Funding plan short of IBHE expectations

By Kelli E. Christiansen

Gov. Jim Thompson’s education spending plan falls $45 million short of what the Illinois Board of Higher Education needs to keep pace with inflation.

Thompson recommended a $128 million boost in general revenue fund spending or state taxes and lottery receipts for elementary through college education. The plan is less than 3 percent of general revenue fund spending.

The proposal is $188 million dollars less than the no-frills budget proposed by the IBHE.

“This is typical of the state government,” said NIU Student Regent Bob Tisch. “It’s not even close to what’s needed. It’s a pathetic situation.” Tisch is a Democratic candidate for the House of Representatives seat being vacated by John Countryman.

The state supports 39.9 percent of the total cost for public school operation. If the IBHE-proposed additional funds are passed, they would increase state funding by 1 percent.

Higher education received the least money from general revenue funds in Fiscal Year 1989 than all other levels of education and agencies such as public aid and corrections.

Education funding in Illinois has grown an average of 6.6 percent each year since 1985. This year, NIU spring semester tuition is $857 for 12 or more undergraduate hours.

During the 1988-89 academic year, students paid $125 surcharge per semester which was seen by many as a substitute for directly raising tuition.

Since 1977, state funding appropriated to public universities has increased about 83.7 percent. Tuition has grown by about 221 percent.

“The state appropriations’ side is not keeping up,” said Anne Kaplan, NIU executive assistant to the president.

Kaplan said education officials know how much money is needed to run a university and know there are limited financial sources. Salaries make up the largest portion of university spending.
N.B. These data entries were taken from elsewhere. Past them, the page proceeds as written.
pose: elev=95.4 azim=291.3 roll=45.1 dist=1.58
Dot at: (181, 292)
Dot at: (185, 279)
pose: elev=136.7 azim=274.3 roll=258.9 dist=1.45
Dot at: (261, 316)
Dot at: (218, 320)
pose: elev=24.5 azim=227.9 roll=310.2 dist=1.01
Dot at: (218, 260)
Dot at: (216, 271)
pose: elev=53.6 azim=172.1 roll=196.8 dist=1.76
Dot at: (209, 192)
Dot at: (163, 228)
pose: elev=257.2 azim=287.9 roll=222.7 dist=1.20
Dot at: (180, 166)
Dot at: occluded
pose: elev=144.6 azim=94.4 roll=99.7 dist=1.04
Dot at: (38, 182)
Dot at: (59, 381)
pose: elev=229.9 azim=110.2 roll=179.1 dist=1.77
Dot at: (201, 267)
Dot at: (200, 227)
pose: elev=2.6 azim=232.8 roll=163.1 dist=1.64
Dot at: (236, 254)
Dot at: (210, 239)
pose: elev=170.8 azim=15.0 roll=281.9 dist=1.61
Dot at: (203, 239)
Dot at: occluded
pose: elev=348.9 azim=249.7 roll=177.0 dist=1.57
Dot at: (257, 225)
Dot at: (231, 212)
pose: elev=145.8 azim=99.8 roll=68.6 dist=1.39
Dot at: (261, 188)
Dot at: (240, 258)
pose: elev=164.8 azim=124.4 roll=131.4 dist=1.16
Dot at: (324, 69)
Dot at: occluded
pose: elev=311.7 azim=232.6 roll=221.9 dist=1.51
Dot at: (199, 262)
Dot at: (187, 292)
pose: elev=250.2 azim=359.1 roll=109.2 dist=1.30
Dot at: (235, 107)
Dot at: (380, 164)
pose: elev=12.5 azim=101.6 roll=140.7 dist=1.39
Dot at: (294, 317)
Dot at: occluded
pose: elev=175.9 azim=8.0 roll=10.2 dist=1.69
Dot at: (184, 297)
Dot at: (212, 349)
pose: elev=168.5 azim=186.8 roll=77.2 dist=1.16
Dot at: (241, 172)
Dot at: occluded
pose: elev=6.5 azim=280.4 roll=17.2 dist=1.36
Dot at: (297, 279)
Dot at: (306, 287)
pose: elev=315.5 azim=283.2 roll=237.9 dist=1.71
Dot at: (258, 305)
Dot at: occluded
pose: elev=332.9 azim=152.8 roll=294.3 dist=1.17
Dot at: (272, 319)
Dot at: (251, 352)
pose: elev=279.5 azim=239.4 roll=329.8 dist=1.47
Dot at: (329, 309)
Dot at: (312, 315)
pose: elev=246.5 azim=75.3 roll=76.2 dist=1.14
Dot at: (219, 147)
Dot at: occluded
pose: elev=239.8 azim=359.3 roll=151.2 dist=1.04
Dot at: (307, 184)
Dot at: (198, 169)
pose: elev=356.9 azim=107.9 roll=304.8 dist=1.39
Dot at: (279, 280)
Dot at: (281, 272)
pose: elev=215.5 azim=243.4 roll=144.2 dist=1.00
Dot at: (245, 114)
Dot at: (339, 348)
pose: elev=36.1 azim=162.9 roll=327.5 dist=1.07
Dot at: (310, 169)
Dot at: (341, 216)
Fiscal Year 1988 was the first year since 1986 that faculty received salary increases. Salary increases were also awarded for FY89 and FY90.

Kaplan said there are long-term effects mixed with higher education budgets, such as the decreasing number of high school students entering colleges.

“As the number of students goes down, it leaves fewer students over whom we can spread costs,” she said. “There’s not a lot of fat—at least not in our (NIU) budget.”

Kaplan said “it may be a little early to react” because the final budget will not be released until March 7.

“We are currently operating under IBHE recommendations which are based on no tuition increase,” said NIU Provost Kendall Baker.

Although not wanting to raise tuition, IBHE Executive Director Richard Wagner said all revenue sources will have to be considered. The IBHE has not made a formal response to a tuition freeze request.

“We’re not backing off one inch,” said Brian Hopkins, Sangamon State University student Regent. Hopkins proposed a tuition freeze for Regency universities in January.

NIU, Illinois State University at Normal and Sangamon State University at Springfield are Regency universities governed by the Board of Regents.